▶ What the task asks
After locating the line with "hfov_deg: 40.6" in the entries below, output it and each following line up to and including the line with "exposure_s: 1/50", exactly and without pictures.

(Photos with calibration data)

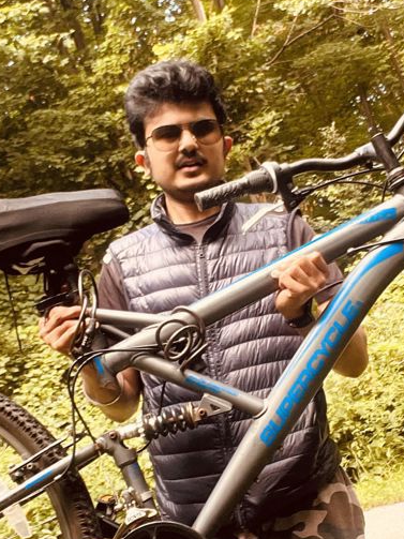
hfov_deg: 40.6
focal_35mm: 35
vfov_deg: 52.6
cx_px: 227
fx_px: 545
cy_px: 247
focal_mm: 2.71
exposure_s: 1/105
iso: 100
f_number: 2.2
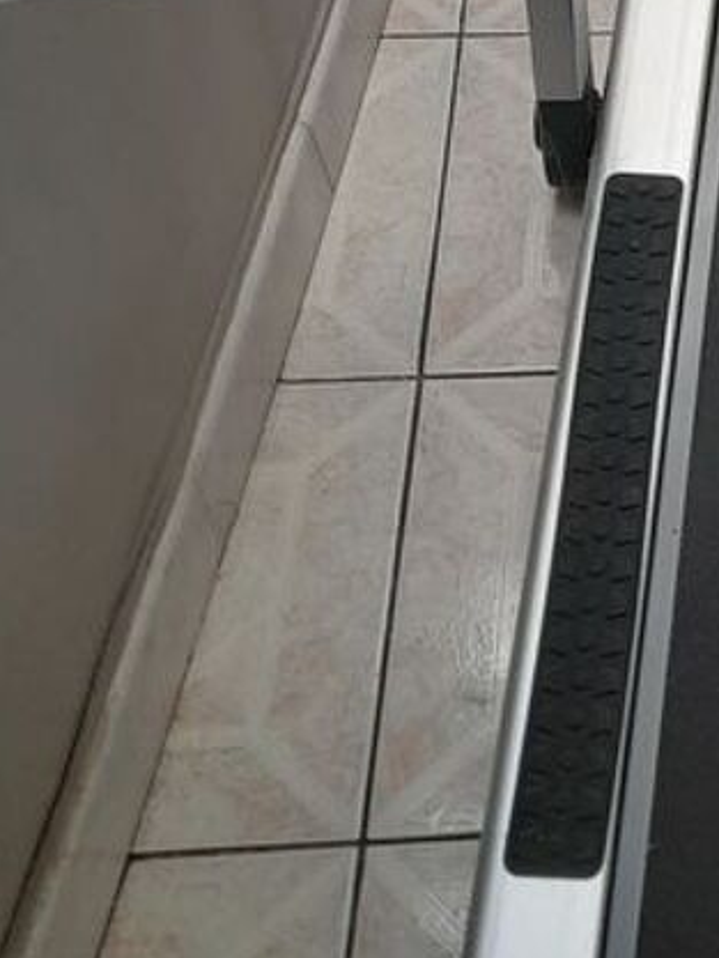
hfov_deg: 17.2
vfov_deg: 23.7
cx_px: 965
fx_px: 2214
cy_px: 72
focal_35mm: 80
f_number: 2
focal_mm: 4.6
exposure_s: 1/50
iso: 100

==

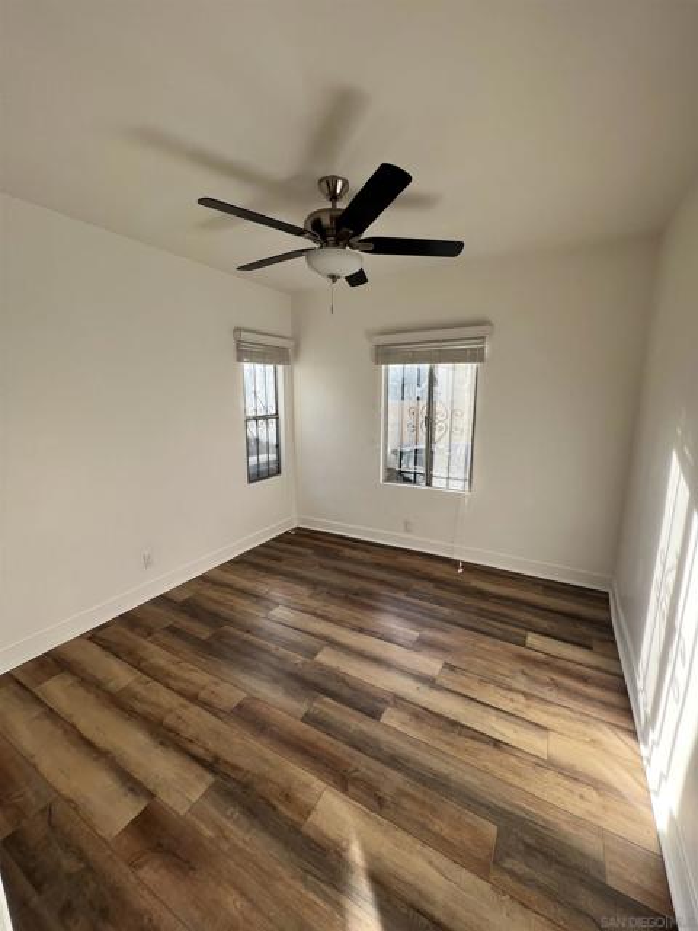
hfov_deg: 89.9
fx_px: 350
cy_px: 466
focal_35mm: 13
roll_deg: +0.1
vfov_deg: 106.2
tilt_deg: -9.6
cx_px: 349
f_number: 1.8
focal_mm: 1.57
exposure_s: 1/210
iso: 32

▶ Task output
hfov_deg: 40.6
focal_35mm: 35
vfov_deg: 52.6
cx_px: 227
fx_px: 545
cy_px: 247
focal_mm: 2.71
exposure_s: 1/105
iso: 100
f_number: 2.2
hfov_deg: 17.2
vfov_deg: 23.7
cx_px: 965
fx_px: 2214
cy_px: 72
focal_35mm: 80
f_number: 2
focal_mm: 4.6
exposure_s: 1/50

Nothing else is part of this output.